WHAT YOU ARE ASKED TO DO:
Wherever the word "scene" occurs in the listing, copy the whole line.

DATA RECORDS:
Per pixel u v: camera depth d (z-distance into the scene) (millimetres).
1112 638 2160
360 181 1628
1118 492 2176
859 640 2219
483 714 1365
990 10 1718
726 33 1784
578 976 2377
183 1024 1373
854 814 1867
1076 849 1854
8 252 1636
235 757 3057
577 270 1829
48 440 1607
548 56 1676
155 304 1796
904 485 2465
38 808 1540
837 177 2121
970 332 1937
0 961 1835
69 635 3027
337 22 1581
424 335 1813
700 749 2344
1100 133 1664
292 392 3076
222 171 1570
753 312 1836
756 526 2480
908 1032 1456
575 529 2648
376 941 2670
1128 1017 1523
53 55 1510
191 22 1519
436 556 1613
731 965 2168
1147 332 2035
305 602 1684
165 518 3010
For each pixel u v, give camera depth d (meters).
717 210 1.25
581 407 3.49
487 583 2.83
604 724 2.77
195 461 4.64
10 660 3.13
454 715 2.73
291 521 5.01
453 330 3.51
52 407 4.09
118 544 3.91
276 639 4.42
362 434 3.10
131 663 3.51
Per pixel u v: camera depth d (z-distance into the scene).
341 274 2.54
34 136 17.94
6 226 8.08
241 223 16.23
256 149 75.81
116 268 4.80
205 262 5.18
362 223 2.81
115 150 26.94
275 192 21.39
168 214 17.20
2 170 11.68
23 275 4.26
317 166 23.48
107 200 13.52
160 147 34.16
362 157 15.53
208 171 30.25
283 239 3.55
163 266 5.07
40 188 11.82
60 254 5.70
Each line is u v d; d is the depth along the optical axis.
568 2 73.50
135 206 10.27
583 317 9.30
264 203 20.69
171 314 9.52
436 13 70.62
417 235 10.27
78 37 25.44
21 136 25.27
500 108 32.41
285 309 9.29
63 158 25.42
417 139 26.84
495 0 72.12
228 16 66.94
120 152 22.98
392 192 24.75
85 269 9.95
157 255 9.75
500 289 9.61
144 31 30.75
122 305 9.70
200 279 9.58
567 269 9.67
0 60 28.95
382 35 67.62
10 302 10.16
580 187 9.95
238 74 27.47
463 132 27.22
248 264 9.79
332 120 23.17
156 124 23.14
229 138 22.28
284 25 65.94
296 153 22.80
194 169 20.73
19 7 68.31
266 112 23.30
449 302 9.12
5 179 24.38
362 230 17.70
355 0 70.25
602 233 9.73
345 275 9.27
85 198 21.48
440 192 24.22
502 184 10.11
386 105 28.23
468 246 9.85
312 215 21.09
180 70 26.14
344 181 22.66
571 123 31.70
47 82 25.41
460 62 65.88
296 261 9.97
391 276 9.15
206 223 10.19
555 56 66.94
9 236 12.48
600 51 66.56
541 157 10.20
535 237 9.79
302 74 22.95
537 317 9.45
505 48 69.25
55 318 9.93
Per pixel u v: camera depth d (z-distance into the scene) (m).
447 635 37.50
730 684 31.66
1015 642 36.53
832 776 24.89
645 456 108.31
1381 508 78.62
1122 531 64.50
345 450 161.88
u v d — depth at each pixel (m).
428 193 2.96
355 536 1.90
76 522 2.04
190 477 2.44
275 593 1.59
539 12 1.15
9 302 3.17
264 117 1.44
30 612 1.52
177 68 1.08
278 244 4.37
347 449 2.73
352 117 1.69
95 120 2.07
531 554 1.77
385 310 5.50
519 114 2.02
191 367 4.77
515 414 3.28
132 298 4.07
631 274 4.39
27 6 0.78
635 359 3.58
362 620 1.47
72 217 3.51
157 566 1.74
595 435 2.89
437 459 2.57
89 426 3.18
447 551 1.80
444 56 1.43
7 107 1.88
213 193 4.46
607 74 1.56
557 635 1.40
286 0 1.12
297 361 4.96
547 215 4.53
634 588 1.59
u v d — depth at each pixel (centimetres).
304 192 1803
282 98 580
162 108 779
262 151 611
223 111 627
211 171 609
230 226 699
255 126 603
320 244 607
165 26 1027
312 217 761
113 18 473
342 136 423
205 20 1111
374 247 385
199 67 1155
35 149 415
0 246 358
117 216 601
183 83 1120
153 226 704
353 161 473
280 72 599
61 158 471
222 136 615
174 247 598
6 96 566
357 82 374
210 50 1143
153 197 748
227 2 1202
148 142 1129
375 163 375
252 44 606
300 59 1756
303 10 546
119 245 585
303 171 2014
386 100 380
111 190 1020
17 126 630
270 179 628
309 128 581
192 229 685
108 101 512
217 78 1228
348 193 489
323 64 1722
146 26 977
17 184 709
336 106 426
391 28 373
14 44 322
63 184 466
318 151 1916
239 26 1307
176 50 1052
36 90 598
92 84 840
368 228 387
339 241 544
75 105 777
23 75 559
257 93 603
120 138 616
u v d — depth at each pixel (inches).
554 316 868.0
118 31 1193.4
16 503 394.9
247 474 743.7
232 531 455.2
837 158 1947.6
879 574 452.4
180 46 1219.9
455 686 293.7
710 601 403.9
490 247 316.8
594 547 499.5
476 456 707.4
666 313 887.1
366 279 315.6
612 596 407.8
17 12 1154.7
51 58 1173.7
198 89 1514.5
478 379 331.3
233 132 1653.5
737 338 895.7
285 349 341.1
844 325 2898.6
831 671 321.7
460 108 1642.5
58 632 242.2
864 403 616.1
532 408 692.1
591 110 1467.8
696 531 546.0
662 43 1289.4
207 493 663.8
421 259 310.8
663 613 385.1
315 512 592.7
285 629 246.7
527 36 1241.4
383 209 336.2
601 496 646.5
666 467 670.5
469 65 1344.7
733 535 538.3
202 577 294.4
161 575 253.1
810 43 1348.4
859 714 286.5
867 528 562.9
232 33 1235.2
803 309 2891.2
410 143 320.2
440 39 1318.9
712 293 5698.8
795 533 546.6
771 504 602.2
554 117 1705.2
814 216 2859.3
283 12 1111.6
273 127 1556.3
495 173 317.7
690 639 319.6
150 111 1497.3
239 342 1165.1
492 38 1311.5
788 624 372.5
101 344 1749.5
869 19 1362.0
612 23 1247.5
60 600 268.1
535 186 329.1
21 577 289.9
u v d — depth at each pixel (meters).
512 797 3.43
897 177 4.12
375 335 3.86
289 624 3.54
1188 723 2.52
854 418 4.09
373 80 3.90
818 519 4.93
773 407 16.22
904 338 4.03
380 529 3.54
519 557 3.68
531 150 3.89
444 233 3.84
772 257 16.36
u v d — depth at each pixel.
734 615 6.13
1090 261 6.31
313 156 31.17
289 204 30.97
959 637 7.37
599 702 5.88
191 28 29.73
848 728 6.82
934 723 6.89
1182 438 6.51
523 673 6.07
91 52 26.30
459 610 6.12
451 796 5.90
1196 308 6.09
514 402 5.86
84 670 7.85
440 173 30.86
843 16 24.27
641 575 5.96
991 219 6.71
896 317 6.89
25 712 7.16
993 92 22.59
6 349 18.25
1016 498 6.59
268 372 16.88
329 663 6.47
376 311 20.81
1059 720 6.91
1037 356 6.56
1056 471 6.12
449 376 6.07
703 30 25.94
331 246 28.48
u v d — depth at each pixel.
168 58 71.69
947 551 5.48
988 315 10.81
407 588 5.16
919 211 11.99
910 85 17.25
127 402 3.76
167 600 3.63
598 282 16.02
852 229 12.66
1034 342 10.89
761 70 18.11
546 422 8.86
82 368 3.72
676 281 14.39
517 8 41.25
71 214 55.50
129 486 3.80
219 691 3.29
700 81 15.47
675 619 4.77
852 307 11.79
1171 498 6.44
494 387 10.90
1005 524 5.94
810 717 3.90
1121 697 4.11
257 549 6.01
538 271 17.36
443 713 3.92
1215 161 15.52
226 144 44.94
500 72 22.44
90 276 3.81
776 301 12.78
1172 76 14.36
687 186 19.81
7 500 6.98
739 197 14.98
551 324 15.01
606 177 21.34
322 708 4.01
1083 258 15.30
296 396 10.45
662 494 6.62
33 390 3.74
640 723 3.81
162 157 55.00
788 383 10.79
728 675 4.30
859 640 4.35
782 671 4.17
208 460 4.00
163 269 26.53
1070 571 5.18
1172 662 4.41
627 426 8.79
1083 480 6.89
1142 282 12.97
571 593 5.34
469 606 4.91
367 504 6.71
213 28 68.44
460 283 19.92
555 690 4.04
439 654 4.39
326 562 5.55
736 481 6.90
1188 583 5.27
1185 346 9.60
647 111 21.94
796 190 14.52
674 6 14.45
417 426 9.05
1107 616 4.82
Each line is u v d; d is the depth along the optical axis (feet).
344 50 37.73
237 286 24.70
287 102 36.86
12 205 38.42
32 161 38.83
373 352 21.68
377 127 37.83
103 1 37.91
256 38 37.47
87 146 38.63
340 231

ANSWER TO THIS PROBLEM:
Per pixel u v: camera depth d (z-distance into the scene) (millimetres).
Per pixel u v: camera depth d (z-distance into the scene).
Per pixel u v: camera depth d (z-distance into the scene) (m).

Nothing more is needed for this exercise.